URL: https://cgit.FreeBSD.org/src/commit/?id=d88eb4654f372d0451139a1dbf525a8f2cad1cf8

commit d88eb4654f372d0451139a1dbf525a8f2cad1cf8
Author:     Gleb Smirnoff <glebius@FreeBSD.org>
AuthorDate: 2022-08-10 14:32:37 +0000
Commit:     Gleb Smirnoff <glebius@FreeBSD.org>
CommitDate: 2022-08-10 14:32:37 +0000

    tcp: address a wire level race with 2 ACKs at the end of TCP handshake

    Imagine we are in SYN-RCVD state and two ACKs arrive at the same time,
    both valid, e.g. coming from the same host and with valid sequence.

    First packet would locate the listening socket in the inpcb database,
    write-lock it and start expanding the syncache entry into a socket.
    Meanwhile second packet would wait on the write lock of the listening
    socket.  First packet will create a new ESTABLISHED socket, free the
    syncache entry and unlock the listening socket.  Second packet would
    call into syncache_expand(), but this time it will fail as there
    is no syncache entry.  Second packet would generate RST, effectively
    resetting the remote connection.

    It seems to me, that it is impossible to solve this problem with
    just rearranging locks, as the race happens at a wire level.

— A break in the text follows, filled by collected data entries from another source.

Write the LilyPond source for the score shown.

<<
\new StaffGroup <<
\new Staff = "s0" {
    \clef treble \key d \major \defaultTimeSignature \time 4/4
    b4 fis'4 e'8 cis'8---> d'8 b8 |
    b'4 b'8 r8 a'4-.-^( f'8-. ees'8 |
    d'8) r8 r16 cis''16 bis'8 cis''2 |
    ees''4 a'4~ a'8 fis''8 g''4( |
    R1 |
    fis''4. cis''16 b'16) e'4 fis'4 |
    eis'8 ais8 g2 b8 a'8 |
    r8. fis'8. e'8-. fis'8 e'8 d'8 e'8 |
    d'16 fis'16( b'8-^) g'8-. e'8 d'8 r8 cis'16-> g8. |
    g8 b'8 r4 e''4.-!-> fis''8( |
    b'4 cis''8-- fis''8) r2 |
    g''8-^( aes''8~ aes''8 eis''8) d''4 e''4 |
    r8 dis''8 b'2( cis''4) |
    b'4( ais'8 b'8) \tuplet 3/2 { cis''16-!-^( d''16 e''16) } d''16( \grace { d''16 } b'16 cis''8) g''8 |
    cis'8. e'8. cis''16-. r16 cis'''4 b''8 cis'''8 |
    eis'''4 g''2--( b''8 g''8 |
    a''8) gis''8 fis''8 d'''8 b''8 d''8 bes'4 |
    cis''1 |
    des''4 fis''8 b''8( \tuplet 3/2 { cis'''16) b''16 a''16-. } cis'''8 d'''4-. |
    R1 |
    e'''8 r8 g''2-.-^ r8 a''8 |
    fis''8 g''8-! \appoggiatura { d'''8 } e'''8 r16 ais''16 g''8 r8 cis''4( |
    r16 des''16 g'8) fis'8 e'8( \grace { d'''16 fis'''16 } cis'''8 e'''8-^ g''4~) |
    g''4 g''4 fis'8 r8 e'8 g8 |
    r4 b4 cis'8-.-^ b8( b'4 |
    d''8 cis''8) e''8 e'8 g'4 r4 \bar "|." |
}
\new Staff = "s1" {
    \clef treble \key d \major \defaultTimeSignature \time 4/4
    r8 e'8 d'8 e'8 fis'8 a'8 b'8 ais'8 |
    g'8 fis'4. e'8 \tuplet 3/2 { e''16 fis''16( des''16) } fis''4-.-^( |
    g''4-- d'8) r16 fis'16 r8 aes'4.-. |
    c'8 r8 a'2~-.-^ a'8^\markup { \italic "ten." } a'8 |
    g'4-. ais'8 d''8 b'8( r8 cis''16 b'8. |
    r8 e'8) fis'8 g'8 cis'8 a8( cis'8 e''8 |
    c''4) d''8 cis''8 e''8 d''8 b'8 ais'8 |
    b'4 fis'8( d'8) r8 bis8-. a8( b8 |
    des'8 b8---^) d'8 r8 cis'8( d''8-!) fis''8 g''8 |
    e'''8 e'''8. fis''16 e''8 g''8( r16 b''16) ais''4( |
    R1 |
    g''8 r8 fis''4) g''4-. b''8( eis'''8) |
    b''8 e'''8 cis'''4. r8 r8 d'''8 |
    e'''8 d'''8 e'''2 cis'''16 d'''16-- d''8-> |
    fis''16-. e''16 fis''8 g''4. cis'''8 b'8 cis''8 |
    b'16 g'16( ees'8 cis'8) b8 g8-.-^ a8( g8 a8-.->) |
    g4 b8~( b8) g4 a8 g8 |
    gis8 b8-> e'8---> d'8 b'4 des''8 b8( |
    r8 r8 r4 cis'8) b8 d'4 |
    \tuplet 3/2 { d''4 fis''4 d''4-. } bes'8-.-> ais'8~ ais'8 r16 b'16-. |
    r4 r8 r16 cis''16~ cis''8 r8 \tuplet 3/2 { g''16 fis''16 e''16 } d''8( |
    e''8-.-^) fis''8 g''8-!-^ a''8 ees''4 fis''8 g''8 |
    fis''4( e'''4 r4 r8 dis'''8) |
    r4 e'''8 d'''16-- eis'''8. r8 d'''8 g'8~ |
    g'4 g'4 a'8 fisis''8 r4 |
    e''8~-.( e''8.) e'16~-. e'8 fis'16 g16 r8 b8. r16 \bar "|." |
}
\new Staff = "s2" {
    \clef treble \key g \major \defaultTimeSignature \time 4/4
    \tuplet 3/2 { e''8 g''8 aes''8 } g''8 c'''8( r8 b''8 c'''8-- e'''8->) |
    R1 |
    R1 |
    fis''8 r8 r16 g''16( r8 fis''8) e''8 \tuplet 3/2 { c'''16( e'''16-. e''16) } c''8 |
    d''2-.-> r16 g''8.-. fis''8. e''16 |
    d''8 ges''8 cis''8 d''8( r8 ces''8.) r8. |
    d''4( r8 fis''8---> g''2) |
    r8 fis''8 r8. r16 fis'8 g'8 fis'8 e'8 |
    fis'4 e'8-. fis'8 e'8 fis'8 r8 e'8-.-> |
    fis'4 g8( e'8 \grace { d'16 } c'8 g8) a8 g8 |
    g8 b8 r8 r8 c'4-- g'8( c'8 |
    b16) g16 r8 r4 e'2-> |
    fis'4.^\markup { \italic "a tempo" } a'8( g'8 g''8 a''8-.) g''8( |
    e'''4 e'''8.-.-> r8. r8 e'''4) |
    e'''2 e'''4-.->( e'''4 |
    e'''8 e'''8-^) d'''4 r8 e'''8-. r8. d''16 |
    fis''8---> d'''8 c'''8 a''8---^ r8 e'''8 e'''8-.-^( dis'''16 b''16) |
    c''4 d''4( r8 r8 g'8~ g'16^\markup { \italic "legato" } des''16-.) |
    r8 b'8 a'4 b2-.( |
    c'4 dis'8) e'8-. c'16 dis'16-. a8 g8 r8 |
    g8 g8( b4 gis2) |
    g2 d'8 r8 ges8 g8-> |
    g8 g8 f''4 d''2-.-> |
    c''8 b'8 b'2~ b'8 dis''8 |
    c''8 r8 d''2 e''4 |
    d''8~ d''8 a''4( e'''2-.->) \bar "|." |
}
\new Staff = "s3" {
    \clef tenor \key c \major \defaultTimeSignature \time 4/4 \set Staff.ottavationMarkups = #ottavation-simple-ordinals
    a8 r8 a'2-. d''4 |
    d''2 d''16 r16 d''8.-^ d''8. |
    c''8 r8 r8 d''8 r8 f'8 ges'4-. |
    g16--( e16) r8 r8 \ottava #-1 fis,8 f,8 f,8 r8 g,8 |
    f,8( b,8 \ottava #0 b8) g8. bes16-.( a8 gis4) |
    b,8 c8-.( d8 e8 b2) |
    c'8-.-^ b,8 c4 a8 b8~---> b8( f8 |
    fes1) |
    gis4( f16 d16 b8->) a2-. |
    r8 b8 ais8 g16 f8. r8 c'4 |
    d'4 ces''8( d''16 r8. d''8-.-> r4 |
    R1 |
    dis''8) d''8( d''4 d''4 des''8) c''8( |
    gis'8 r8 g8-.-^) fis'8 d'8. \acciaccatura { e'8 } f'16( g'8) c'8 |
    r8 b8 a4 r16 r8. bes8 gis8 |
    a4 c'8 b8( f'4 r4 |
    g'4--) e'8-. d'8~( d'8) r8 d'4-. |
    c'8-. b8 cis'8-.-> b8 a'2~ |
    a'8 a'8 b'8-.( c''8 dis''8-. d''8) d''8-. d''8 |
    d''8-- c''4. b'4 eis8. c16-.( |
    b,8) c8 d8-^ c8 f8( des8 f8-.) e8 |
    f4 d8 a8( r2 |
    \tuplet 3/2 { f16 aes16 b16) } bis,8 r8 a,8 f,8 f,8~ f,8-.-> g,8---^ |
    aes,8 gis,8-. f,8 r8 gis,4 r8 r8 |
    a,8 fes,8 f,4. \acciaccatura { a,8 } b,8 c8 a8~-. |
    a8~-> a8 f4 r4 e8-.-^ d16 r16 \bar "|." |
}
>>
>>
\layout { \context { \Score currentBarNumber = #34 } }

    To solve the problem, for an ACK packet arrived on a listening socket,
    that failed syncache lookup, perform a second non-wildcard lookup right
    away.  That lookup may find the new born socket.  Otherwise, we indeed
    send RST.

    Tested by:              kp
    Reviewed by:            tuexen, rrs
    PR:                     265154
    Differential revision:  https://reviews.freebsd.org/D36066

 sys/netinet/tcp_input.c | 45 +++++++++++++++++++++++++++++++--------------
 1 file changed, 31 insertions(+), 14 deletions(-)
Comment 8 Gleb Smirnoff freebsd_committer freebsd_triage 2022-08-10 14:44:49 UTC
Kristof, if you want to merge it to a stable, please re-open the bug and grab ownership & responsibility for that. Thanks a lot for all the testing!
Comment 9 Kristof Provost freebsd_committer freebsd_triage 2022-08-10 15:34:46 UTC
(In reply to Gleb Smirnoff from comment #8)
I'm not immediately interested in that. pfSense isn't (as far as I know) actually affected by this, and we're moving to main anyway.